(Saved entries)

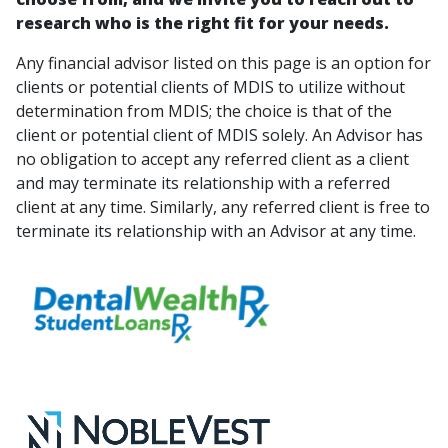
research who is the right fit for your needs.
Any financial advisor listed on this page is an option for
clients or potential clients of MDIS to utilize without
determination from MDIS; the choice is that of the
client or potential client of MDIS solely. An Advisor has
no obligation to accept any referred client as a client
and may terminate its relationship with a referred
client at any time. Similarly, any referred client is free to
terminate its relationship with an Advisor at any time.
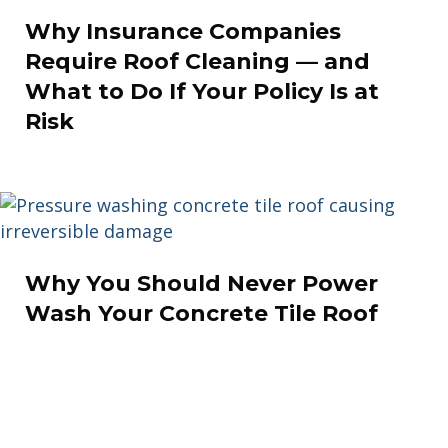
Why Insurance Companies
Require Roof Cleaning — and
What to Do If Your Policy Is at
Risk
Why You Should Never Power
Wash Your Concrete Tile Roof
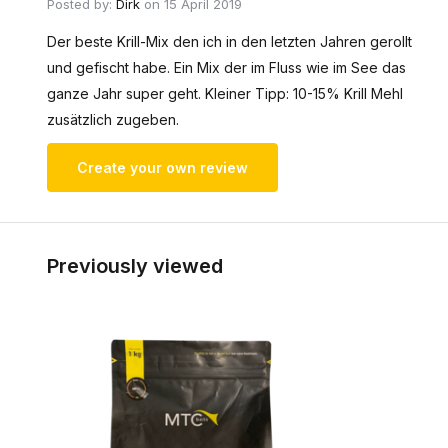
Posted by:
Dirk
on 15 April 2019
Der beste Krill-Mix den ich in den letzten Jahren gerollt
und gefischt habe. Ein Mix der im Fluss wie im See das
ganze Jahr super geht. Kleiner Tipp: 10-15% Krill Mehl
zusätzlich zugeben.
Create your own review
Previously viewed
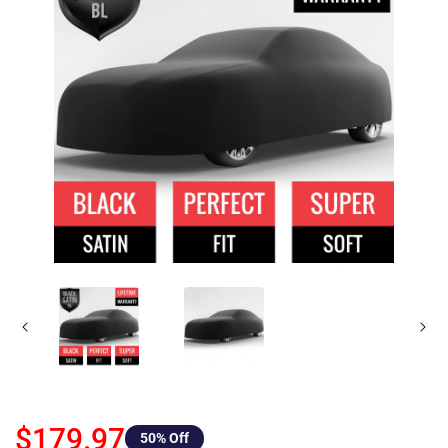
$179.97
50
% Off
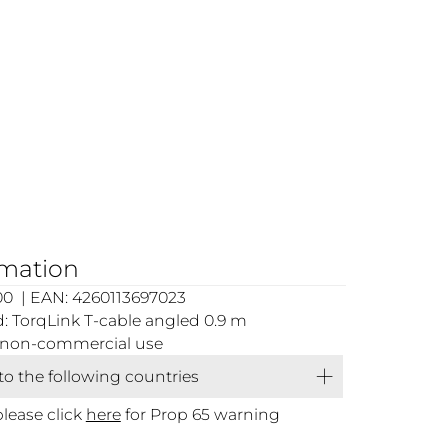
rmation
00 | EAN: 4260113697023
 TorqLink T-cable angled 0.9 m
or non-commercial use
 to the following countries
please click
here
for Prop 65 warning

==

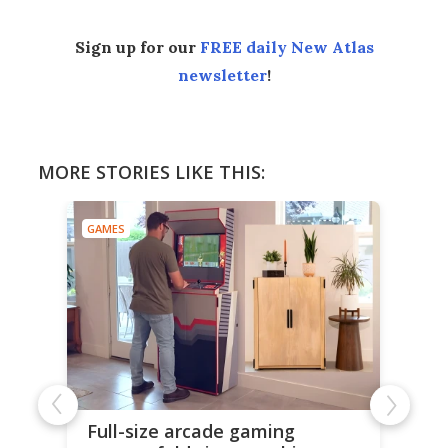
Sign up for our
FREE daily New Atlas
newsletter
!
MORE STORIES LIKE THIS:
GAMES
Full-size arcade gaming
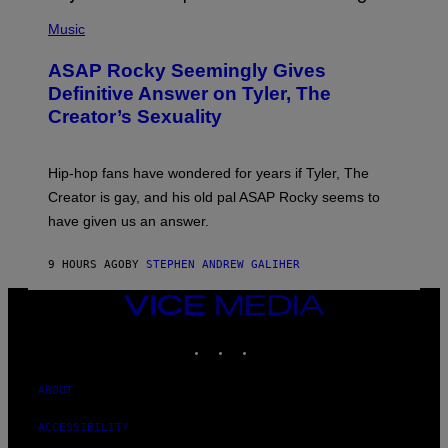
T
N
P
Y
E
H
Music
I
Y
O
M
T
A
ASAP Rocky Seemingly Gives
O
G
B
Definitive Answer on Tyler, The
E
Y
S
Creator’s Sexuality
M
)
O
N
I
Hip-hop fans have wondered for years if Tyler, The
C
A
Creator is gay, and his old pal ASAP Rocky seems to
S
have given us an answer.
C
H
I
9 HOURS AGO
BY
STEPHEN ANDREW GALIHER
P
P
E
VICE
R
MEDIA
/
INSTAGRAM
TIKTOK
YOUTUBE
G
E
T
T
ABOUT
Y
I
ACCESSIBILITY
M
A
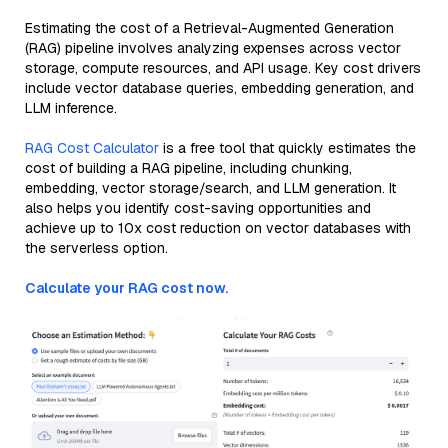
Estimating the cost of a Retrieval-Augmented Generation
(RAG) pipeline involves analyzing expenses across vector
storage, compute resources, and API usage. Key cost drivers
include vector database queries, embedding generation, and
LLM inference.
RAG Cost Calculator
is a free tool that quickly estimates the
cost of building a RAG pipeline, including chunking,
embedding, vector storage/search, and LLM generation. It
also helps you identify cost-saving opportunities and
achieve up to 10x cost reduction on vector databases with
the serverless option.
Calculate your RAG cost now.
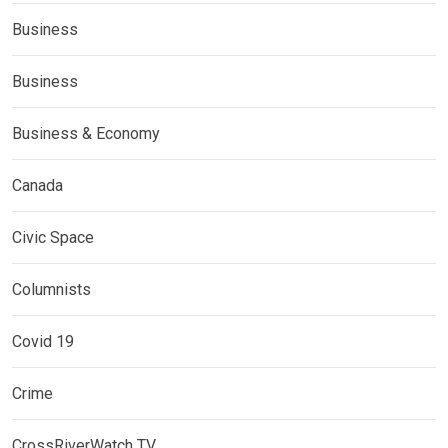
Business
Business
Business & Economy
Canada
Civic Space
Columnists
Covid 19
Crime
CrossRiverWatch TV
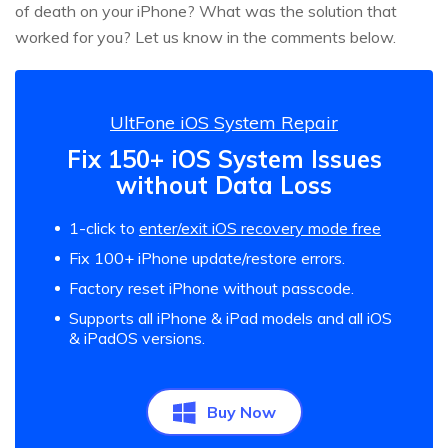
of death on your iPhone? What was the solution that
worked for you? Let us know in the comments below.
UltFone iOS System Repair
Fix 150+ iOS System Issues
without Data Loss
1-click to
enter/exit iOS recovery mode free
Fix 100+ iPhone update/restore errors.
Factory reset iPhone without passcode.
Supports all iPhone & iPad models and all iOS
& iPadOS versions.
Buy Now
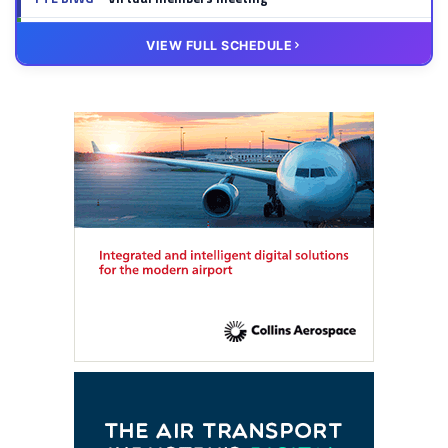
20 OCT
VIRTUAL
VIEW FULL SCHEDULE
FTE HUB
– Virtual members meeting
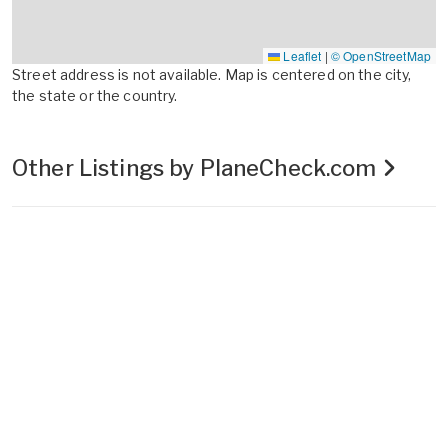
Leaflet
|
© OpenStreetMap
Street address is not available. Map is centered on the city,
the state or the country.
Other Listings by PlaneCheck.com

--

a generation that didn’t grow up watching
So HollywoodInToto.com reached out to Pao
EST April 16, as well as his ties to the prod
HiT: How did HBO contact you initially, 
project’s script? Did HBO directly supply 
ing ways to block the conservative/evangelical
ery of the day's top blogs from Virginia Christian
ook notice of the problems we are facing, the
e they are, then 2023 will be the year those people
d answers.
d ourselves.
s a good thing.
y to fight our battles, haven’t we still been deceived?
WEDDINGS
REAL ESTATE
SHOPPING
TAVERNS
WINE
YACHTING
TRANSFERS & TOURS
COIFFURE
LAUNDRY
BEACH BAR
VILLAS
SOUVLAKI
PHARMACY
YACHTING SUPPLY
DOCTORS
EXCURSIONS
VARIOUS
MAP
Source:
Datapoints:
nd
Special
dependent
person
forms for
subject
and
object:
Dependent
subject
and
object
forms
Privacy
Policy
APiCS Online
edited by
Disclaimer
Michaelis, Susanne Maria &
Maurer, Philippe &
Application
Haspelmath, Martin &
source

WHAT TO WORK ON: Please copy the material line for line, from the line with "research who is the right fit for your needs." up to and including the line with "and may terminate".

FINISHED EXERCISE:
research who is the right fit for your needs.
Any financial advisor listed on this page is an option for
clients or potential clients of MDIS to utilize without
determination from MDIS; the choice is that of the
client or potential client of MDIS solely. An Advisor has
no obligation to accept any referred client as a client
and may terminate its relationship with a referred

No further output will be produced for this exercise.